[Math] computing the inverse of a special sparse matrix

inverselinear algebramatrices

Given a high-dimensional symmetric postive-definite matrix with only the main diagonal and several other diagonal (say, 1st, 5th and 100th) above and below the main diagonal to be non-zero and all other elements in the matrix are zero, is there an efficient way to compute the inverse of this type of matrix? It seems matlab can compute the inverse very fast.

Best Answer

First high-dimensional means a large matrix (but still two dimensional), right? Like an m-by-m matrix instead of an m-by-m-by-m tensor? There are three ways I can think of on top of my head.

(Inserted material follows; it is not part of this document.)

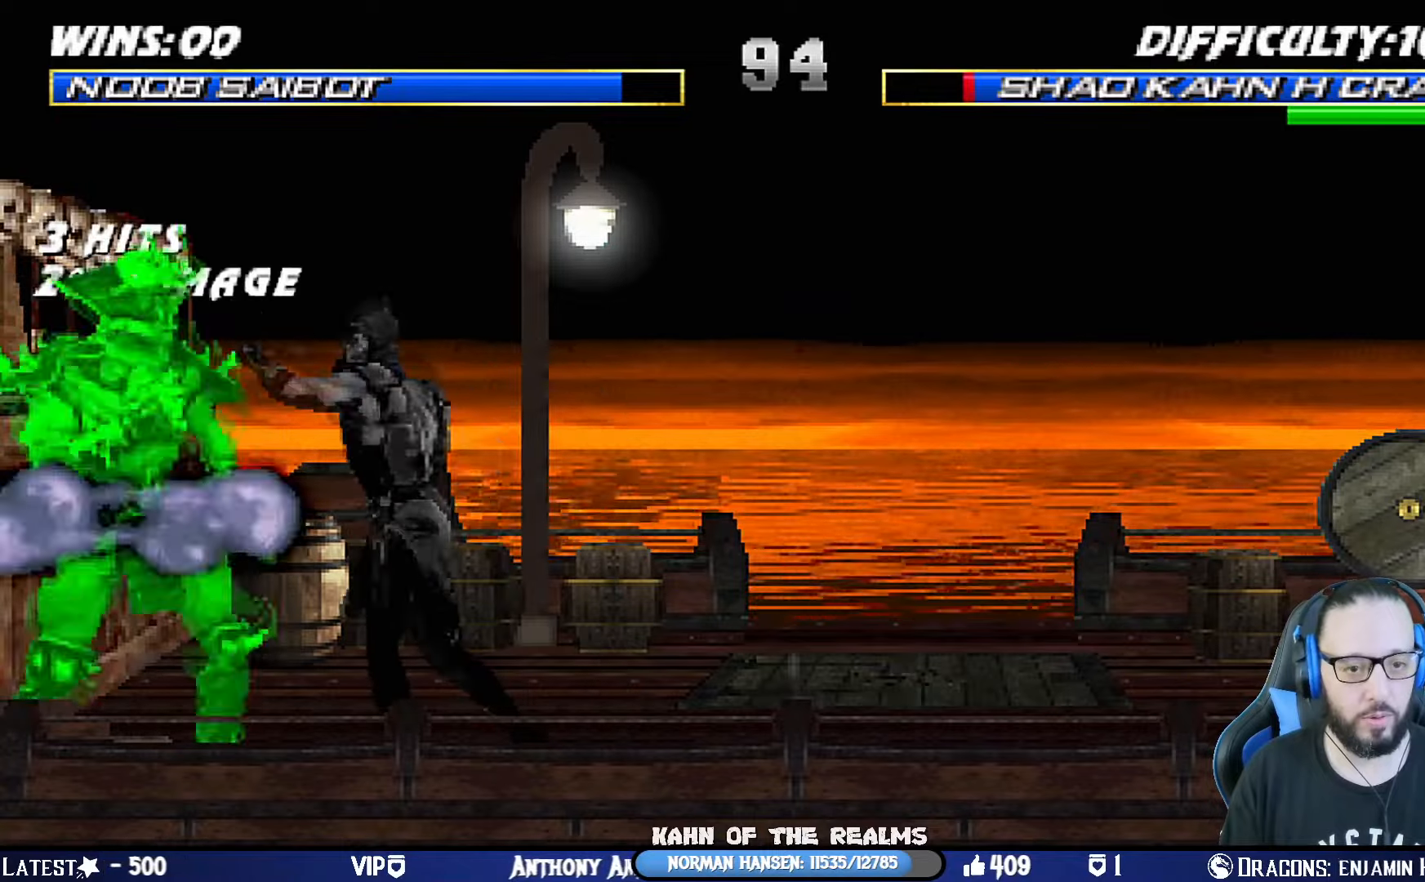
{"buttons": ["SQUARE", "R1"], "left_stick": "center", "right_stick": "center", "events": [[34, "SQUARE", "up"], [100, "DPAD_LEFT", "up"], [100, "SQUARE", "down"], [167, "DPAD_LEFT", "down"], [184, "SQUARE", "up"], [217, "SQUARE", "down"], [300, "DPAD_LEFT", "up"], [334, "L1", "up"], [334, "SQUARE", "up"], [484, "SQUARE", "down"], [501, "R1", "down"]]}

  1. For tridiagonal matrices Thomas' Algorithm is good. But in this case we have a perturbed tridiagonal matrix so we can use Thomas plus Sherman-Morrison Formula.

  2. For sparse matrices, Givens Rotation kicks ass.

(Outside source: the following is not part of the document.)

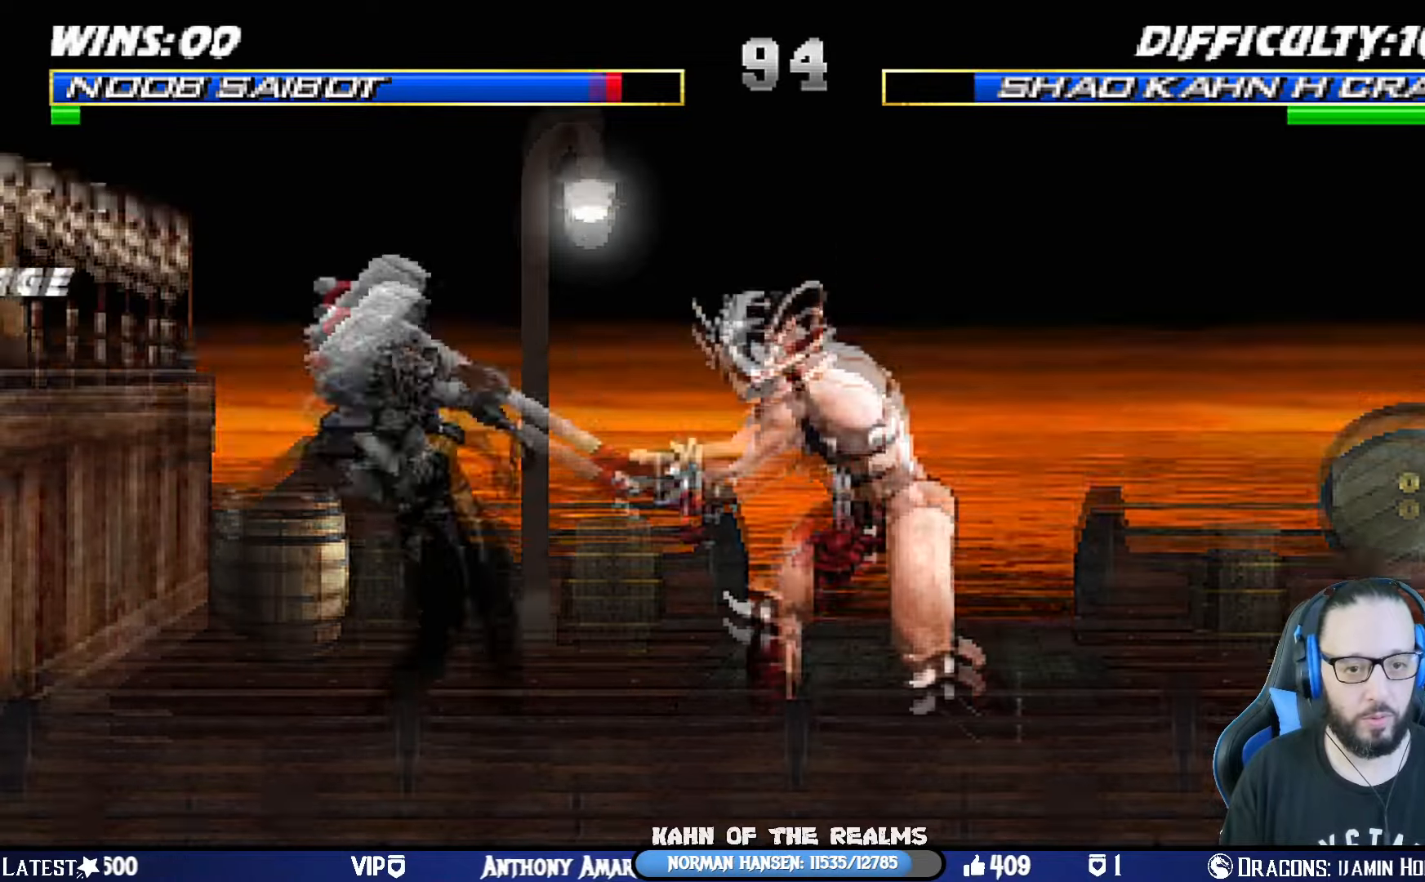
{"buttons": ["CROSS"], "left_stick": "center", "right_stick": "center", "events": [[16, "CROSS", "down"], [83, "CIRCLE", "down"], [167, "TRIANGLE", "down"], [250, "TRIANGLE", "up"], [283, "CIRCLE", "up"], [283, "CROSS", "up"], [300, "R1", "up"], [300, "SQUARE", "up"], [317, "DPAD_DOWN", "down"], [367, "DPAD_RIGHT", "down"], [433, "CROSS", "down"], [433, "DPAD_DOWN", "up"], [484, "DPAD_RIGHT", "up"]]}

  3. For positive definite, Cholesky Decomposition is the algorithm of choice.

These can be used to (like Gaussian elimination) to factor the matrix in question into triangular matrices which can then be easily inverted. No doubt there are others or even hybrid methods not listed here. I am sure MATLAB has some criteria (for example the sparsity percentage) to decide which algorithm would work the fastest and then goes ahead and applies it.